Лиза не забыла, что совсем не умеет жить без Космоса. У них это обоюдно, как диагноз, поставленный давно и надолго. Сроки несоизмеримы, лечения не существует. И поэтому ещё минут пятнадцать они тихо дремлют, привычно сплетая ноги, и не говоря ни единого слова. Часы, ровно тикающие на стене, подсказывали Лизе, что им пора выходить из состояния блаженного морока. Но Кос решительно отсекает любые попытки опустить ноги за пределы дивана, но Лиза тихо уговаривает возлюбленного:
— Ко-о-о-с, пожалуйста…
Но Павлову не слушали — её с нетерпением целовали в шею, дразнили и приручали, лаская выгнутую в призыве спину, и пользуясь сонливой слабостью, не давали окончательно сбросить с себя оковы царства Морфея. Она восприимчиво поддается, особенно когда её губы отвечают на горячие мужские поцелуи. Космос знал, что делал — желание обладать никуда не уходило, а лишь заставляло слиться в одном движении.

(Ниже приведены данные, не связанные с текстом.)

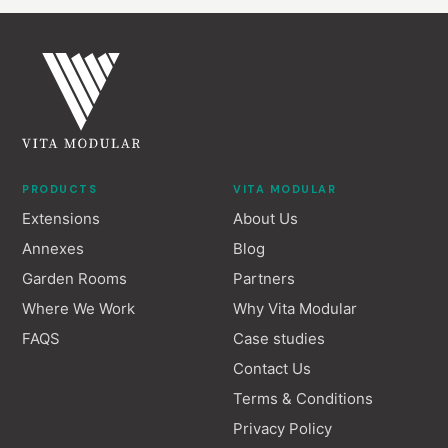
PRODUCTS
VITA MODULAR
Extensions
About Us
Annexes
Blog
Garden Rooms
Partners
Where We Work
Why Vita Modular
FAQS
Case studies
Contact Us
Terms & Conditions
Privacy Policy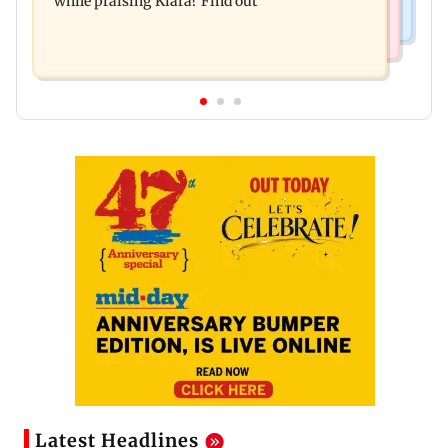
while praising Kiara? Find out
Latest Headlines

— Космос, двенадцать! Нас теперь точно услышат соседи! — сквозь поцелуи заявляет Лиза, капитулируя перед неизбежным Холмогоровым. — Кос!

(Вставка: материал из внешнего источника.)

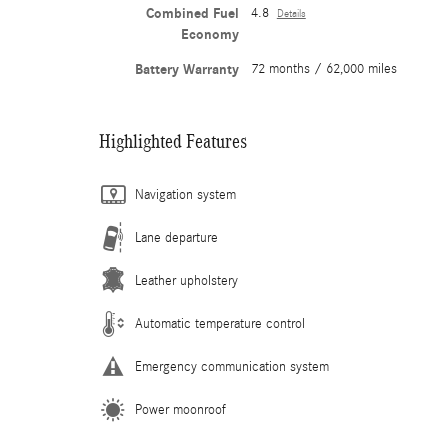
Combined Fuel
4.8
Details
Economy
Battery Warranty
72 months / 62,000 miles
Highlighted Features
Navigation system
Lane departure
Leather upholstery
Automatic temperature control
Emergency communication system
Power moonroof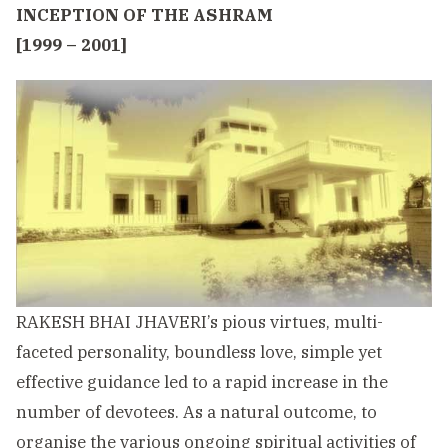
I
NCEPTION OF THE ASHRAM
[1999 – 2001]
RAKESH BHAI JHAVERI’s pious virtues, multi-
faceted personality, boundless love, simple yet
effective guidance led to a rapid increase in the
number of devotees. As a natural outcome, to
organise the various ongoing spiritual activities of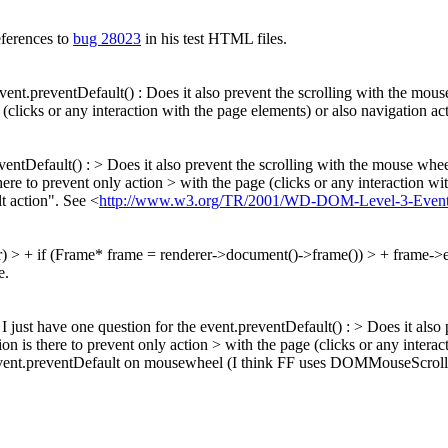
eferences to
bug 28023
in his test HTML files.
event.preventDefault() : Does it also prevent the scrolling with the mo
(clicks or any interaction with the page elements) or also navigation acti
reventDefault() : > Does it also prevent the scrolling with the mouse w
there to prevent only action > with the page (clicks or any interaction wi
t action". See <
http://www.w3.org/TR/2001/WD-DOM-Level-3-Events-
er) > + if (Frame* frame = renderer->document()->frame()) > + frame->e
e.
I just have one question for the event.preventDefault() : > Does it also 
 is there to prevent only action > with the page (clicks or any interact
ll event.preventDefault on mousewheel (I think FF uses DOMMouseScrol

Вездесущие ладони, рисующие неведомые круги на неприкрытом плоском животе девушке, не дали уйти. Лиза попыталась стянуть одеяло с прижавшегося к ней Космоса, который немного успокоился, накручивая её золотистые волосы на пальцы правой руки, но наконец-то получила ёмкий и однозначный ответ на свои действия:
— Спи сладко, я посторожу!
От этого охотника действительно не спрячешься, особенно когда он переворачивает её, и Лиза поддается, крепко обхватывая мужскую фигуру гибкими ногами. Космос устраивает её удобнее и не даёт отстраниться, и они снова растворяются друг в друге. Трепетные руки поддерживают её, когда Лиза приподнимается навстречу, раскрывается, не тая загадок для того, которого так давно любит. Обиды проходят, а вот её чувство, заслонившее остальной мир, никогда не уйдет.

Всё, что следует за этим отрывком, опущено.